Importing the game

When you first open a MeatKit project, the first thing you must do is import the game. It's a required step and without it you won't be able to do anything. This article will explain what this process does, why it is required, and the history of alternative methods.

The history

One of the main goals of MeatKit is to enable an editing experience as close to the original Unity project as possible. To achieve this, we need to get all of the game's code into our project.

In the past, what modders did was to decompile the game's code and place the generated C# code into their Unity projects. Except as explained earlier, the decompilation process is far from perfect and to make this work, the tool that was used to accomplish it removed everything except the bare minimum. After it finished, there was no actual code left in the scripts, only the serialized fields! While it certainly enabled modding, this is not suitable to attain our goal.

So what do we do

If decompiling the scripts is off the table, then what do we do? Well, luckily, Unity lets us import arbitrary .dll files into our project and this should give us access to everything inside them! This is promising but there are a couple issues, the first being that just placing the assembly into our project doesn't work.

Unity uses the same assembly name for every project, Assembly-CSharp. The game's assembly is named that, but more importantly, the compiled assembly for our own editor project is named the exact same thing! So just placing the game assembly into our project will make Unity unhappy because it very much does not like having two assemblies named the same thing loaded at the same time. To avoid this, the first thing the import process does is make a copy of the game's assembly and renames it to H3VRCode-CSharp using an assembly editing library called Cecil. Now with a renamed assembly name, we are one step closer to being able to have Unity load this assembly in our project. It is important to remember that we did this renaming though, because it will affect us later.

If you had a completely empty Unity project, you would actually have no issues loading the assembly with just this renaming step. Unfortunately we aren't working in an empty project, we also have extra things in there like Alloy and possibly Bakery.

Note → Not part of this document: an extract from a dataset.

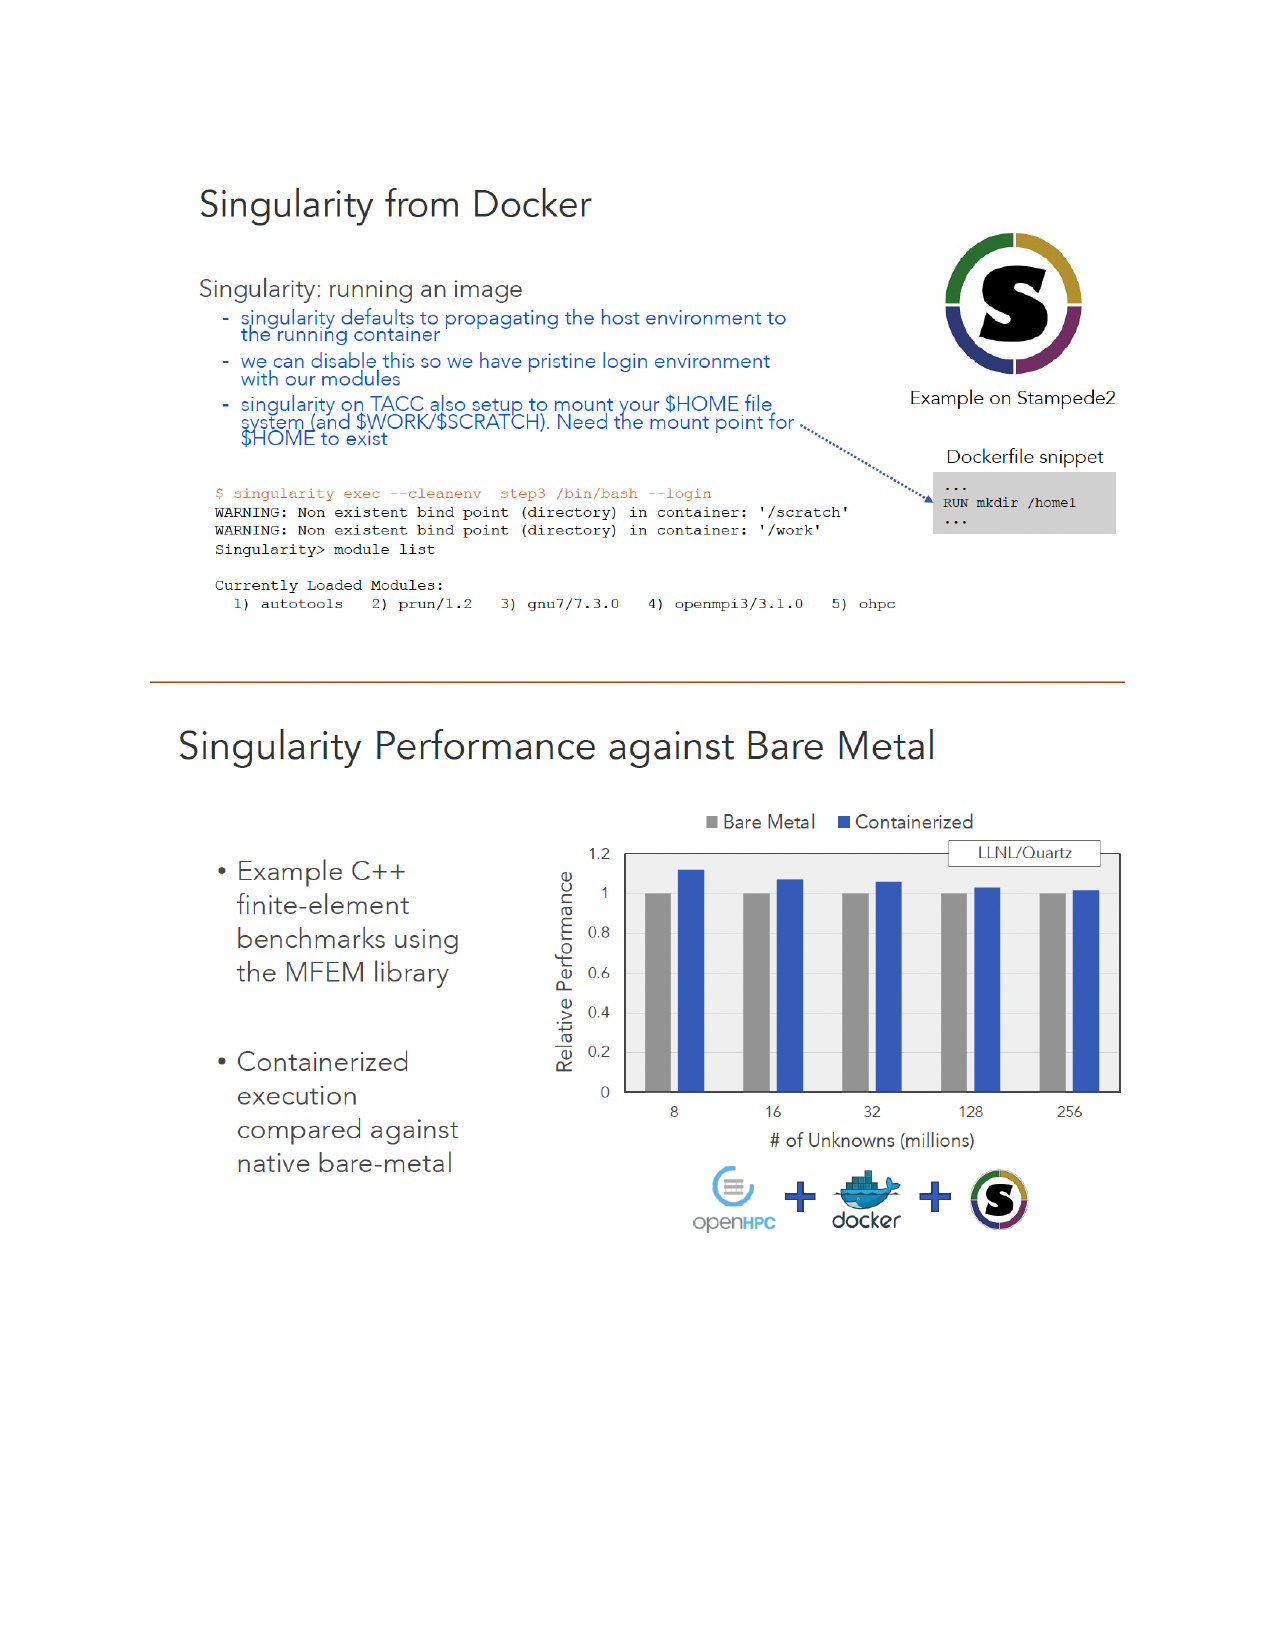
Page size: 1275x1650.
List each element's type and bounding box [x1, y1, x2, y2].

picture [150, 150, 1125, 1243]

Both of these contain their own scripts for tools and such, and some of them even make it into the game's code! This presents a problem because we already imported Alloy separately and it comes with those scripts again so now we have duplicates. As you can probably guess, Unity is not happy with this and we need to remove one of them. Removing the scripts that come with Alloy is not possible since some of the information that the Alloy assets require are editor-only and get completely removed in the final build of the game. Attempting to use the scripts inside the imported game DLL will only cause issues with the Alloy editor tools.

So we need to remove the scripts from the game assembly then. This can also be easily accomplished using the Cecil library, in the code for the importer there is a big list of what needs to be removed from the imported game assembly.

Post processing

Since we already have the assembly open for modification, we might as well do some post processing on it too. When importing the game with MeatKit, anything inside the game with was marked as private or protected is changed to public, allowing access to those things from anywhere. This is best used as a last resort option, when something you need is not normally exposed publicly through the code, but still a very useful option to have.

Additionally, MeatKit provides a way of defining extra modifications just for your project so you can for example, add new enum values for custom ammo or magazine types. These are applied on each import.

Why? Legalities.

Wait, but why can't we just ship the project with this imported assembly right from the start?

While there's nothing technically stopping us, legally we would be in the wrong to do so. Doing this would require us to redistribute the game's code which we of course do not have permission to do. So despite it being unlikely to happen, to avoid any legal troubles we require you to do the import process yourself.

There are a couple hidden upsides to this however. The first being that forcing this upon everyone means that no matter when you download the MeatKit project, you can be sure that after your first import you are working with the latest version of the game's code. And secondly, it means that you must actually have a copy of the game.

Importing other assemblies

You may have noticed that alongside the import game option, there is another option to import a single assembly. That option is used for importing assemblies which do not belong to the game and do not require some of the processing that the game assembly does like removing some things, publicizing, or other post processing. The key here is that it's important to remember we renamed the game's assembly, and because we've done that, we also need to update any other assembly that may want to use code from the game to point to the new name instead so it can find that code without issue.

If you have an assembly that is neither the game's, nor references the game's, it requires no importing and can be placed in your project as-is.